1. La constitution d’une science moderne

Les idées des Lumières ont libéré la culture française du poids des représentations religieuses qui l’ont imprégnée tout au long du Moyen-âge. Il était difficile à cette période, de penser le monde sans référence à Dieu présent dans toutes choses. Changer l’ordre des choses impliquait changer l’ordre du monde. Les nouvelles découvertes ébranlaient l’ensemble du système d’interprétation du monde. Son discours était impie. Au XVIIème siècle, « libérés de l’hypothèque religieuse, [les Modernes] devinrent capables de critiquer l’obscurantisme des anciens pouvoirs en dévoilant les phénomènes naturels qu’ils dissimulaient […].» (LATOUR B., 1991 (1997), p.53).

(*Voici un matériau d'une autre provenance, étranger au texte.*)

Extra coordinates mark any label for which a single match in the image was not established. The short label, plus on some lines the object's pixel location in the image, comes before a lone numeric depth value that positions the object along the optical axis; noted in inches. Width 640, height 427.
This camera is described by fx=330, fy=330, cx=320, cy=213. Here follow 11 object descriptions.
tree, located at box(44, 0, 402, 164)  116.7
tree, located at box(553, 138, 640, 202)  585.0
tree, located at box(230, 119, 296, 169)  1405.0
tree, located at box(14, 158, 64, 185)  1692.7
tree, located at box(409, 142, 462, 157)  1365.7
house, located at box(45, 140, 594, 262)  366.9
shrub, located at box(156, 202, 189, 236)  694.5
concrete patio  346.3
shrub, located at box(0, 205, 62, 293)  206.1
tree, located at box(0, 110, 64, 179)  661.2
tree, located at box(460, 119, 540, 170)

Le milieu biophysique devient ainsi une réalité objective qu’il est possible de connaître et d’investiguer. C’est un objet et non une interface entre l’homme et le monde. La réalité et la connaissance qu’il est possible d’en avoir, existent en dehors de l’homme. Elles constituent une entité close. C’est aux sciences de la Nature que revient cette charge.

L’homme, le sujet, devient transcendantal. Il n’est pas objet de connaissance mais il conditionne la connaissance. C’est la distinction qu’opère Kant dans sa Critique de la raison pure entre l’objet-en-soi et le sujet transcendantal. « Ainsi dans la science d’Occident, le sujet est le tout-rien ; rien n’existe sans lui, mais tout l’exclut ; il est comme le support de toute vérité, mais en même temps il n’est que « bruit » et erreur devant l’objet » (MORIN E., 1990, p.53). Bruno Latour, (1991) dans son histoire la modernité, montre bien à travers l’histoire de la philosophie moderne que la distinction entre le sujet et l’objet s’est accentuée ensuite entre le XVIIème et le XIXème siècle. D’une distinction, c’est une séparation puis une contradiction qui se sont opérées entre l’homme et le milieu biophysique. C’est ainsi que s’opère pour l’auteur, des « secondes Lumières » qui critiquent les sciences de la nature et leurs préjugés en souhaitant distinguer les sciences de l’idéologie qui les anime. La société et l’homme deviennent objet de connaissance. C’est le second temps de la constitution de la modernité (LATOUR B., 1991). La constitution s’achève pour l’auteur avec le non modernisme et le postmodernisme qui exprime les limites de la constitution de la modernité109. Nous ne nous étalerons pas sur le postmodernisme et les discussions qui lui sont affiliées. Ce qui nous intéresse ici c’est que pour cette science moderne, le développement durable, est un entre-deux impur.

Notes
109.

Bruno Latour se définit comme un non moderne.